3-5 maybe. Phone, SMS, Camera ? What else?

If that is the case, are companies like Nokia, Motorola makng their products more complicated than it should be?

Creative used to own the MP3 market until Apple decided that they want a piece of it as well. Apple’s answer to Creative is not by giving more features or a bigger storage space.

It is simplicity.

iPod’s ‘Click Wheel’ hide all the buttons and give you one single interface to use. It reduces your interface points and organise everything behind the ‘Click Wheel’.

Another good example is car’s dashboard. I manage to find one doing a comparison between Volvo’s dashboard against Citroen.

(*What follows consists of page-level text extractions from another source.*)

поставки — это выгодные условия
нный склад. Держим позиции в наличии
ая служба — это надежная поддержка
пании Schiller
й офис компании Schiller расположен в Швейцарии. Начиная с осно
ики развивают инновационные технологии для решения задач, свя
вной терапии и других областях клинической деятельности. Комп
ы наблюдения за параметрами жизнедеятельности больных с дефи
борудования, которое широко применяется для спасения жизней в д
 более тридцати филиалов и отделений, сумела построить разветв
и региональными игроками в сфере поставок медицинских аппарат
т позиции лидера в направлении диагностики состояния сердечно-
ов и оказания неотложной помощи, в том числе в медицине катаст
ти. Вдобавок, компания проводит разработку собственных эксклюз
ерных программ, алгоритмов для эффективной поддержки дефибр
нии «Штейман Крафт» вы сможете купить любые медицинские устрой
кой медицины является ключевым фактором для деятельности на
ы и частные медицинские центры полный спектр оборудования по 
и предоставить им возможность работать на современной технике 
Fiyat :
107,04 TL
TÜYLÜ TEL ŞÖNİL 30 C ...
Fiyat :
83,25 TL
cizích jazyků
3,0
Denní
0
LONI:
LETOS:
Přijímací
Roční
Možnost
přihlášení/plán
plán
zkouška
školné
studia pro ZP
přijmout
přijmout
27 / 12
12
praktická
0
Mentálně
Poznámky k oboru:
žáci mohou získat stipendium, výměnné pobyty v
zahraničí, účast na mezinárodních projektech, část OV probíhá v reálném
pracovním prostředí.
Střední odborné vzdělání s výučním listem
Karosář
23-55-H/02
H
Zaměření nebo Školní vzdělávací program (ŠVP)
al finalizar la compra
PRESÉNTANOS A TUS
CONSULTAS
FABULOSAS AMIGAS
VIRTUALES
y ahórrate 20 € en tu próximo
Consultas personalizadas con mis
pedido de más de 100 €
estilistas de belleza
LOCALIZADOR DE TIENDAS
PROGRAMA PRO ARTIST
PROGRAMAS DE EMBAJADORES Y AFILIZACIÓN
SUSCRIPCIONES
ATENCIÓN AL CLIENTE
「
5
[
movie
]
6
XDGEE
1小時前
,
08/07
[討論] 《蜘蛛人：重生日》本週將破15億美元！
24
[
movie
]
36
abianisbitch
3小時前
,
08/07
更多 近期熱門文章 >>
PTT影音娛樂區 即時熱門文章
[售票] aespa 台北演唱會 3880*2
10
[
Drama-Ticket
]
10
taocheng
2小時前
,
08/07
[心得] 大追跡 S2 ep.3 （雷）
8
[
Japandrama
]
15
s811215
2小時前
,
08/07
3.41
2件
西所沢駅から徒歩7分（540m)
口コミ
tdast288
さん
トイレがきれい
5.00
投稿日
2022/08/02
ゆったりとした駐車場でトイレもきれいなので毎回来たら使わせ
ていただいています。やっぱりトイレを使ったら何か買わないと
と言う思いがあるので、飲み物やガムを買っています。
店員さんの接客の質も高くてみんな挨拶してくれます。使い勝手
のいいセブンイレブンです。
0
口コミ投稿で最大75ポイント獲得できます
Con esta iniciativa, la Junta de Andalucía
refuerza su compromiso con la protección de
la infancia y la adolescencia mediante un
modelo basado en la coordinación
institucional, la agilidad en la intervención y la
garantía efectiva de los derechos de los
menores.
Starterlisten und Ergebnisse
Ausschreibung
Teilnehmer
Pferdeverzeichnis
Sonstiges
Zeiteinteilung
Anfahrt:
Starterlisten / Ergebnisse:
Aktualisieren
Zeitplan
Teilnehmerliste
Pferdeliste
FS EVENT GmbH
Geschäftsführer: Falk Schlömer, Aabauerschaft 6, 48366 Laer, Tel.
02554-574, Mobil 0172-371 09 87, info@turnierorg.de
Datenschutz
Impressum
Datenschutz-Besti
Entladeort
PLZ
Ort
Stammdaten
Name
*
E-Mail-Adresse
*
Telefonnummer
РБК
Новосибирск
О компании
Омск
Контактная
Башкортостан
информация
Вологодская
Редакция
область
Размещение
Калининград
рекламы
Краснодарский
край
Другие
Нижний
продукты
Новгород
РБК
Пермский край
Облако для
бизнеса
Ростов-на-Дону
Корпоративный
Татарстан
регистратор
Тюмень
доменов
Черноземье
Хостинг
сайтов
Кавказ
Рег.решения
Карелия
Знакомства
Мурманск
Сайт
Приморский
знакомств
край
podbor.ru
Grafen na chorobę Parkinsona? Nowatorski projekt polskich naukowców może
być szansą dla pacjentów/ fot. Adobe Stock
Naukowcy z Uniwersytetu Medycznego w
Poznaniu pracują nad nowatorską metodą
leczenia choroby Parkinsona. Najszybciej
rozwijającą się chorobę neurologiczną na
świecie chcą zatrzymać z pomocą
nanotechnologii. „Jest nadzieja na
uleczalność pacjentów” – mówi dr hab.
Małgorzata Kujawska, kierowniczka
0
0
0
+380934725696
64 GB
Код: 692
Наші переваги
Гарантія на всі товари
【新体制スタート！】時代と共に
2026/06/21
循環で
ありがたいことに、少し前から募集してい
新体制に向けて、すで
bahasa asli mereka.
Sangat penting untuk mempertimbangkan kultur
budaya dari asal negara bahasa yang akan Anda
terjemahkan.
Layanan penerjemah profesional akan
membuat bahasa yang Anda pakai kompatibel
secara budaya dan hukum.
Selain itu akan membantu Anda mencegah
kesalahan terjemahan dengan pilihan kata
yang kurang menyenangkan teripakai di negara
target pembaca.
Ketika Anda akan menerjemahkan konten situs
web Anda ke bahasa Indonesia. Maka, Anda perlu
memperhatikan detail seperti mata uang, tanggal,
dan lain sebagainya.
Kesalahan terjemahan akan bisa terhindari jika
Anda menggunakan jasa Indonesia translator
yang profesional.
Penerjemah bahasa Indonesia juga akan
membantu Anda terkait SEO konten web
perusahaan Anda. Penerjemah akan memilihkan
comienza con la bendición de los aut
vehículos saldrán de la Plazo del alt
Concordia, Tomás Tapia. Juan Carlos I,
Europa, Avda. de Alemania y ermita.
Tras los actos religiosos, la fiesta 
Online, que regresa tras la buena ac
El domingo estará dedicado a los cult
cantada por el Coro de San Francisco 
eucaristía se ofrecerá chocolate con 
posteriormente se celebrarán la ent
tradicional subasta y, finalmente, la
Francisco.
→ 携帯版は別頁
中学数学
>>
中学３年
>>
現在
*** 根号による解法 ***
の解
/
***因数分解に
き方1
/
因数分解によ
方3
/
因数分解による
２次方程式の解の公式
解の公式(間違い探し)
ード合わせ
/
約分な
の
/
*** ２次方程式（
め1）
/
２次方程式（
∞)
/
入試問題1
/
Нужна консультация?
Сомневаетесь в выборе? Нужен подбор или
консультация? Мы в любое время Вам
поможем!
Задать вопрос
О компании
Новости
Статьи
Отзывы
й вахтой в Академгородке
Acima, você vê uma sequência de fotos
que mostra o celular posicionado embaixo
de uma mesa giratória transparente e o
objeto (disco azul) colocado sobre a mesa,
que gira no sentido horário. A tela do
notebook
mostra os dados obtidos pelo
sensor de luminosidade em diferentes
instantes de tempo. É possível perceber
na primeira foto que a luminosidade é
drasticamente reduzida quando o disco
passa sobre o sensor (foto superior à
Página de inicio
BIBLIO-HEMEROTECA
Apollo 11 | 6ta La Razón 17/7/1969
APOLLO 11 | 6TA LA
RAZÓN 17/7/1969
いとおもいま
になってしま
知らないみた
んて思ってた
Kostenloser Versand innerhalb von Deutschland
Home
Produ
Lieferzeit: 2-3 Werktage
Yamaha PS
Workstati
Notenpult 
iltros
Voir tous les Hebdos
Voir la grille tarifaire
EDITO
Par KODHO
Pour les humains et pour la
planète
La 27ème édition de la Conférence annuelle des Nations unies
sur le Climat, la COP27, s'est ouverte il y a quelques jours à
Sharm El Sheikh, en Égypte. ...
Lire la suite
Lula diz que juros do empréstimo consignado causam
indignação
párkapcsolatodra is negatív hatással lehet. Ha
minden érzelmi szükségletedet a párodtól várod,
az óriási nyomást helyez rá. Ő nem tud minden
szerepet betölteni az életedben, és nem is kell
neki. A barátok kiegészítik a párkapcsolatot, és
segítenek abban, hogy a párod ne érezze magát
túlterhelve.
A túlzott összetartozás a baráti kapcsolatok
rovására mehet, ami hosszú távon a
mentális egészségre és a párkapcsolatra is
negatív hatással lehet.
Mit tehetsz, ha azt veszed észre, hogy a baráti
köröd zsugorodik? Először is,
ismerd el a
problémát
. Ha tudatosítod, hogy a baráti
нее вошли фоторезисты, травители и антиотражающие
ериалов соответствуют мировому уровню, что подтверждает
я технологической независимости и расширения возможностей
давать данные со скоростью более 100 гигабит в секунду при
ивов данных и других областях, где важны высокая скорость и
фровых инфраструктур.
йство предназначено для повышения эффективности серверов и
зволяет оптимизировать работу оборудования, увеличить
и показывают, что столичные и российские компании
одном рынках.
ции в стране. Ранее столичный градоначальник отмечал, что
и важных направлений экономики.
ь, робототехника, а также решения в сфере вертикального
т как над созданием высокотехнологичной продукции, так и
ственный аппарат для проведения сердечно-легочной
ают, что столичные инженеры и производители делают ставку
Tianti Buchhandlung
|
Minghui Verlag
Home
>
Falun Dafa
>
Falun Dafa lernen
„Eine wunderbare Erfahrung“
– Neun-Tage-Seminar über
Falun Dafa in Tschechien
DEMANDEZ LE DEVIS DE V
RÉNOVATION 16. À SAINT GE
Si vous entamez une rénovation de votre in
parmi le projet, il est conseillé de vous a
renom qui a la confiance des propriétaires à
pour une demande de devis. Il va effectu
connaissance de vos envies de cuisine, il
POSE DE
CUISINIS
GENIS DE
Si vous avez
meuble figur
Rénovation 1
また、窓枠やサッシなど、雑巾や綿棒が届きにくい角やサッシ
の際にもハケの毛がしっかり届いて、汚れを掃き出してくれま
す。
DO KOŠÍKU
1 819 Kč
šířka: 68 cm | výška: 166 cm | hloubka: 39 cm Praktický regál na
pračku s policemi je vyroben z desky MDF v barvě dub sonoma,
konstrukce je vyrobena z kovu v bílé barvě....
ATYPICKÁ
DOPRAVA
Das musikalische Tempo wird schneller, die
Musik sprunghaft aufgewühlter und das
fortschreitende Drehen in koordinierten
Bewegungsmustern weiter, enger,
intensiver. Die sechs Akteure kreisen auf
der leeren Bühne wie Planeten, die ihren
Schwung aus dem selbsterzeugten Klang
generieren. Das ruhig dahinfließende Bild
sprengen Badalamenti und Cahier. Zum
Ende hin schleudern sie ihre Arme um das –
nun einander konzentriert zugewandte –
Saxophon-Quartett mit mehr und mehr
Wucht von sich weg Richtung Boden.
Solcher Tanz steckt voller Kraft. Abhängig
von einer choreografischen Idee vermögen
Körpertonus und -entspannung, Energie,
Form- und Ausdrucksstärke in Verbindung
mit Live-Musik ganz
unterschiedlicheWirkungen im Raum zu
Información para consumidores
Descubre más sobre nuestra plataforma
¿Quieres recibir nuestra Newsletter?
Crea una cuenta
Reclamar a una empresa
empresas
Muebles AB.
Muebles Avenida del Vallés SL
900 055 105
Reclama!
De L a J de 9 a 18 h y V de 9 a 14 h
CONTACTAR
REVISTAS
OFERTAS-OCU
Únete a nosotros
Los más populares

I have previously touch on great designs by Richard Sapper.  BusinessWeek also has an article, Fifty Years at the Drawing Board, on Richard Sapper as well . Iconic designs from Richard Sapper is really timeless. Look at Thinkpad, Lamy Dialog-1, and the Tizio Lamp.


How would one go about deciding what to add or remove?

This is where John Maeda’s book comes in. In the Laws of  Simplicity, John oulines 10 laws as guidelines.

You can read more at his site: http://lawsofsimplicity.com/?cat=5&order=ASC

A quick glance, one will easily find that products from Apple, Richard Sapper and other notable great designers share some of these laws.

What does this means to software designers? I think simplicity would be an interesting topic to discuss.

A common request I got from users are, ‘Can we have more columns for the table?’.Well, technically, yes. We can do it. But, do you really want that number of columns? I have observed that most users need only up to 5 columns to use the system and be productive.

I will leave it to readers to decide.

What is the impact of simplicity on the success of a business?

NOTE: One side-effects that Richard Sapper probably never foresee is that the Lamy Dialog-1 is considered a dangerous weapon when you put it under the X-Ray scanner in airports. Believe it or not, I have been question more than once, asking me what is it? And even when I tell them it is a pen, the officers would still check and confirm.